Top of DATA PROVIDED

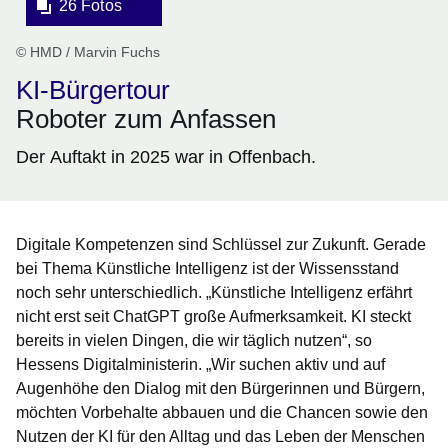
26 Fotos
© HMD / Marvin Fuchs
KI-Bürgertour
Roboter zum Anfassen
Der Auftakt in 2025 war in Offenbach.
Digitale Kompetenzen sind Schlüssel zur Zukunft. Gerade
bei Thema Künstliche Intelligenz ist der Wissensstand
noch sehr unterschiedlich. „Künstliche Intelligenz erfährt
nicht erst seit ChatGPT große Aufmerksamkeit. KI steckt
bereits in vielen Dingen, die wir täglich nutzen“, so
Hessens Digitalministerin. „Wir suchen aktiv und auf
Augenhöhe den Dialog mit den Bürgerinnen und Bürgern,
möchten Vorbehalte abbauen und die Chancen sowie den
Nutzen der KI für den Alltag und das Leben der Menschen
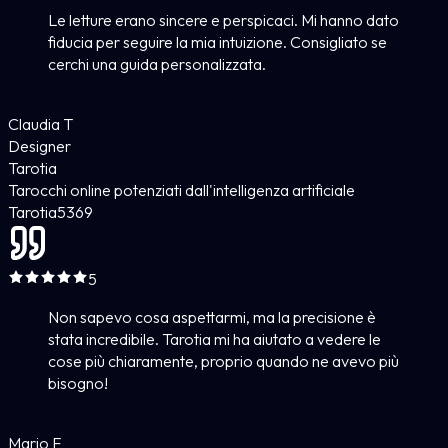
Le letture erano sincere e perspicaci. Mi hanno dato
fiducia per seguire la mia intuizione. Consigliato se
cerchi una guida personalizzata.
Claudia T
Designer
Tarotia
Tarocchi online potenziati dall'intelligenza artificiale
Tarotia
5
369
5
Non sapevo cosa aspettarmi, ma la precisione è
stata incredibile. Tarotia mi ha aiutato a vedere le
cose più chiaramente, proprio quando ne avevo più
bisogno!
Mario F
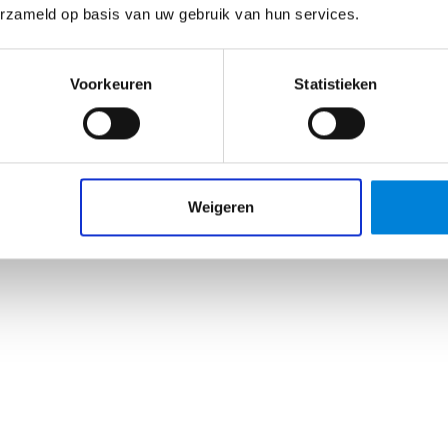
erzameld op basis van uw gebruik van hun services.
Voorkeuren
Statistieken
Weigeren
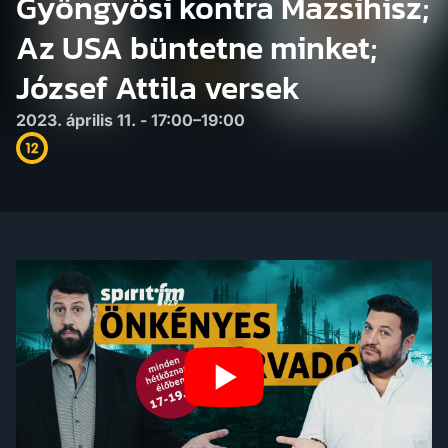
Gyöngyösi kontra Mazsihisz;
Az USA büntetne minket;
József Attila versek
2023. április 11. - 17:00–19:00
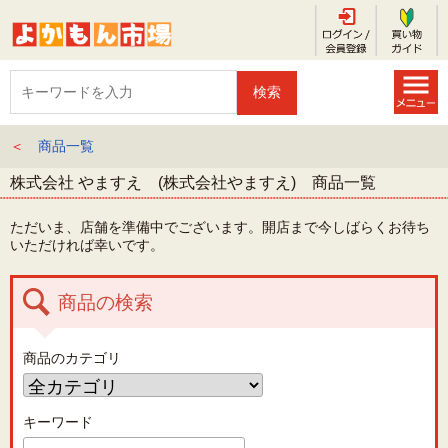
＜
商品一覧
株式会社 やますえ (株式会社やますえ) 商品一覧
ただいま、店舗を準備中でございます。開店まで今しばらくお待ち
いただければ幸いです。
商品の検索
商品のカテゴリ
キーワード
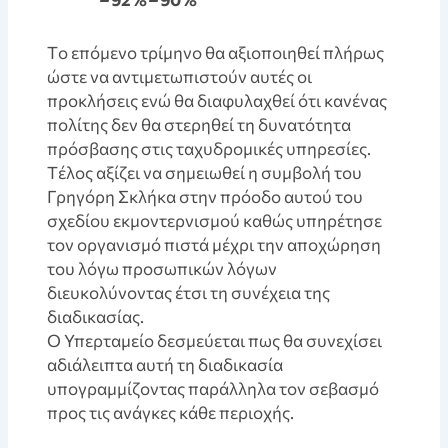
Tο επόμενο τρίμηνο θα αξιοποιηθεί πλήρως
ώστε να αντιμετωπιστούν αυτές οι
προκλήσεις ενώ θα διαφυλαχθεί ότι κανένας
πολίτης δεν θα στερηθεί τη δυνατότητα
πρόσβασης στις ταχυδρομικές υπηρεσίες.
Tέλος αξίζει να σημειωθεί η συμβολή του
Γρηγόρη Σκλήκα στην πρόοδο αυτού του
σχεδίου εκμοντερνισμού καθώς υπηρέτησε
τον οργανισμό πιστά μέχρι την αποχώρηση
του λόγω προσωπικών λόγων
διευκολύνοντας έτσι τη συνέχεια της
διαδικασίας.
O Υπερταμείο δεσμεύεται πως θα συνεχίσει
αδιάλειπτα αυτή τη διαδικασία
υπογραμμίζοντας παράλληλα τον σεβασμό
προς τις ανάγκες κάθε περιοχής.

Bottom of DATA PROVIDED

## [YOUR OBJECTIVE]
Reproduce all entries without any change, and omit the pictures.

## [RESULT OF THE TASK]
26 Fotos
© HMD / Marvin Fuchs
KI-Bürgertour
Roboter zum Anfassen
Der Auftakt in 2025 war in Offenbach.
Digitale Kompetenzen sind Schlüssel zur Zukunft. Gerade
bei Thema Künstliche Intelligenz ist der Wissensstand
noch sehr unterschiedlich. „Künstliche Intelligenz erfährt
nicht erst seit ChatGPT große Aufmerksamkeit. KI steckt
bereits in vielen Dingen, die wir täglich nutzen“, so
Hessens Digitalministerin. „Wir suchen aktiv und auf
Augenhöhe den Dialog mit den Bürgerinnen und Bürgern,
möchten Vorbehalte abbauen und die Chancen sowie den
Nutzen der KI für den Alltag und das Leben der Menschen
Le letture erano sincere e perspicaci. Mi hanno dato
fiducia per seguire la mia intuizione. Consigliato se
cerchi una guida personalizzata.
Claudia T
Designer
Tarotia
Tarocchi online potenziati dall'intelligenza artificiale
Tarotia
5
369
5
Non sapevo cosa aspettarmi, ma la precisione è
stata incredibile. Tarotia mi ha aiutato a vedere le
cose più chiaramente, proprio quando ne avevo più
bisogno!
Mario F
erzameld op basis van uw gebruik van hun services.
Voorkeuren
Statistieken
Weigeren
Gyöngyösi kontra Mazsihisz;
Az USA büntetne minket;
József Attila versek
2023. április 11. - 17:00–19:00
＜
商品一覧
株式会社 やますえ (株式会社やますえ) 商品一覧
ただいま、店舗を準備中でございます。開店まで今しばらくお待ち
いただければ幸いです。
商品の検索
商品のカテゴリ
キーワード
Tο επόμενο τρίμηνο θα αξιοποιηθεί πλήρως
ώστε να αντιμετωπιστούν αυτές οι
προκλήσεις ενώ θα διαφυλαχθεί ότι κανένας
πολίτης δεν θα στερηθεί τη δυνατότητα
πρόσβασης στις ταχυδρομικές υπηρεσίες.
Tέλος αξίζει να σημειωθεί η συμβολή του
Γρηγόρη Σκλήκα στην πρόοδο αυτού του
σχεδίου εκμοντερνισμού καθώς υπηρέτησε
τον οργανισμό πιστά μέχρι την αποχώρηση
του λόγω προσωπικών λόγων
διευκολύνοντας έτσι τη συνέχεια της
διαδικασίας.
O Υπερταμείο δεσμεύεται πως θα συνεχίσει
αδιάλειπτα αυτή τη διαδικασία
υπογραμμίζοντας παράλληλα τον σεβασμό
προς τις ανάγκες κάθε περιοχής.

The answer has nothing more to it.